The Broadband Stakeholders Group (BSG), a government advisory body, has recommended that telecoms carriers and service providers should share the cost of extending fibre optic networks in the "last mile" to customers' premises to increase broadband coverage in the UK.
The BSG suggests that local authorities or firms such as large building companies should dig the trenches for the cabling, paid for jointly by carriers and service providers, which could then share physical infrastructure to provide high-speed fibre links to companies and homes. Currently each operator digs its own trenches. This accounts for up to three-quarters of the cost of laying new cable, an expense that often prevents individual operators from extending broadband services. If this cost can be reduced, operators are more likely to increase broadband coverage, said BSG chairman Keith Todd.

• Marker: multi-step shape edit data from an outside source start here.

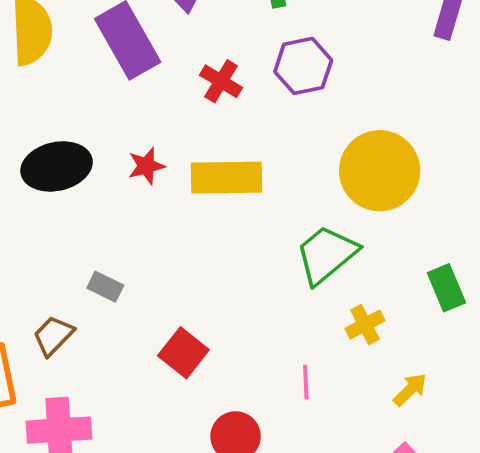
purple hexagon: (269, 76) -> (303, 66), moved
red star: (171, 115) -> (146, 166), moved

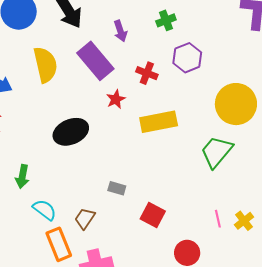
red star: (146, 166) -> (116, 99), moved
gray rectangle: (105, 287) -> (117, 188), moved
yellow cross: (365, 325) -> (244, 221), moved

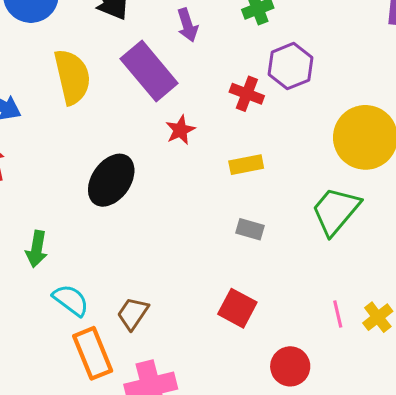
red cross: (147, 73) -> (247, 94), moved
yellow rectangle: (159, 122) -> (246, 165), size x0.6
black ellipse: (71, 132) -> (111, 180), turned -32
gray rectangle: (117, 188) -> (250, 229), moved

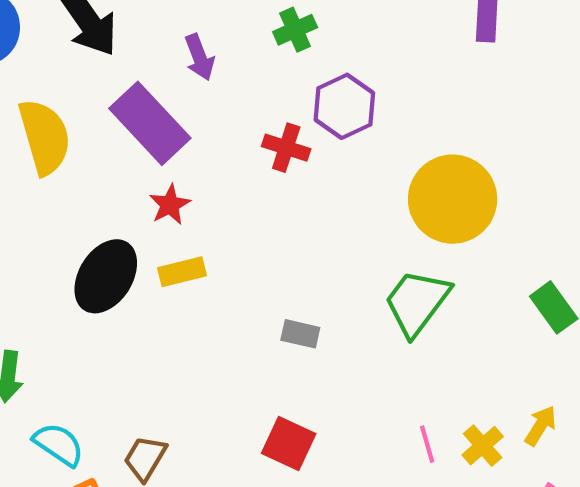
red star: (180, 130) -> (170, 205), moved
yellow rectangle: (246, 165) -> (182, 272), moved

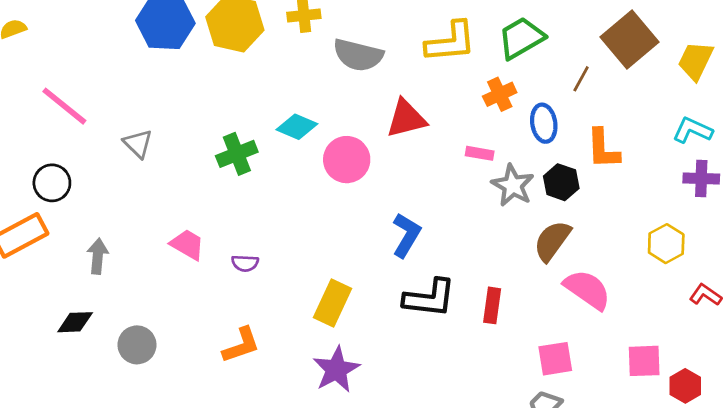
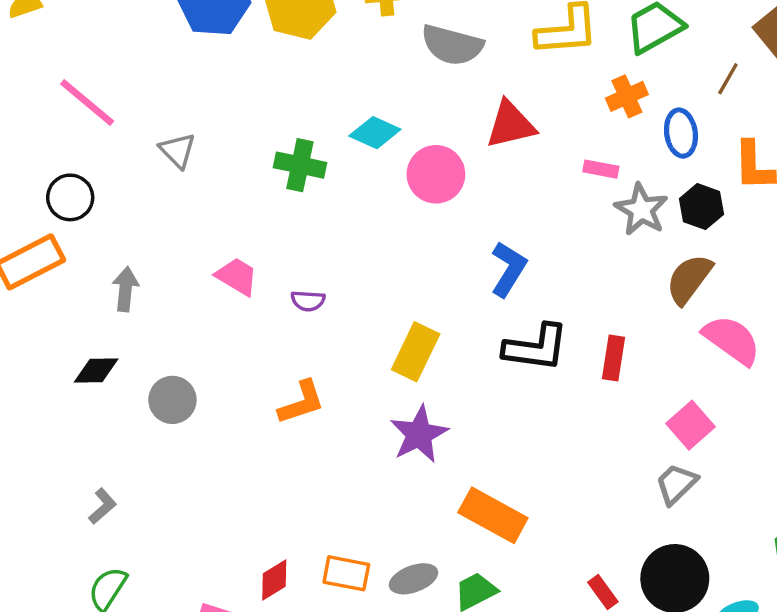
green cross: (237, 154) -> (300, 165), turned 33
pink square: (555, 359) -> (691, 425), turned -33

"The cost of digging is 65 to 75 percent of the total. The idea is to separate out the digging of the trenches from the ownership of the fibre," said Todd. "If you can share that as a managed facility the costs are lower. Even incumbents that have dug trenches are saying why can't we open up our trench?"
Network innovation
Many critics say that the slow rollout of broadband services in the last mile is partly due to BT's dominance of the local loop that runs wires directly to end-users' homes and offices. A recent report from think-tank Demos suggested that control of BT's local loop should be handed to a non-profit company to improve access to all service providers and increase innovation in network services.
Demos said it recognised the short-term advantage of allowing BT to roll out broadband DSL services as quickly as possible, but said there were long-term risks with this strategy.
"The UK is sleepwalking towards a broadband monopoly (for BT), with little opportunity or incentive for innovation within the network. The government has consistently ducked this issue and tackling it should be a top priority for (new telecoms watchdog) Ofcom from the start," said the report's author, James Wilsdon.
However, Ed Richards, a senior policy adviser to the government on Internet and IT matters, denied competition was being stifled. "To say we are heading for a broadband monopoly just cannot be supported by the facts," he said.
Richards pointed out that the French and Italian national carriers each have about 70 percent of their domestic broadband market, and Deutsche Telekom in Germany has 98 percent.
"In the UK it is quite different. BT has about 30 percent of the market and BTOpenworld has 20 percent," said Richards. "That's more competition in infrastructure and retail than anywhere else."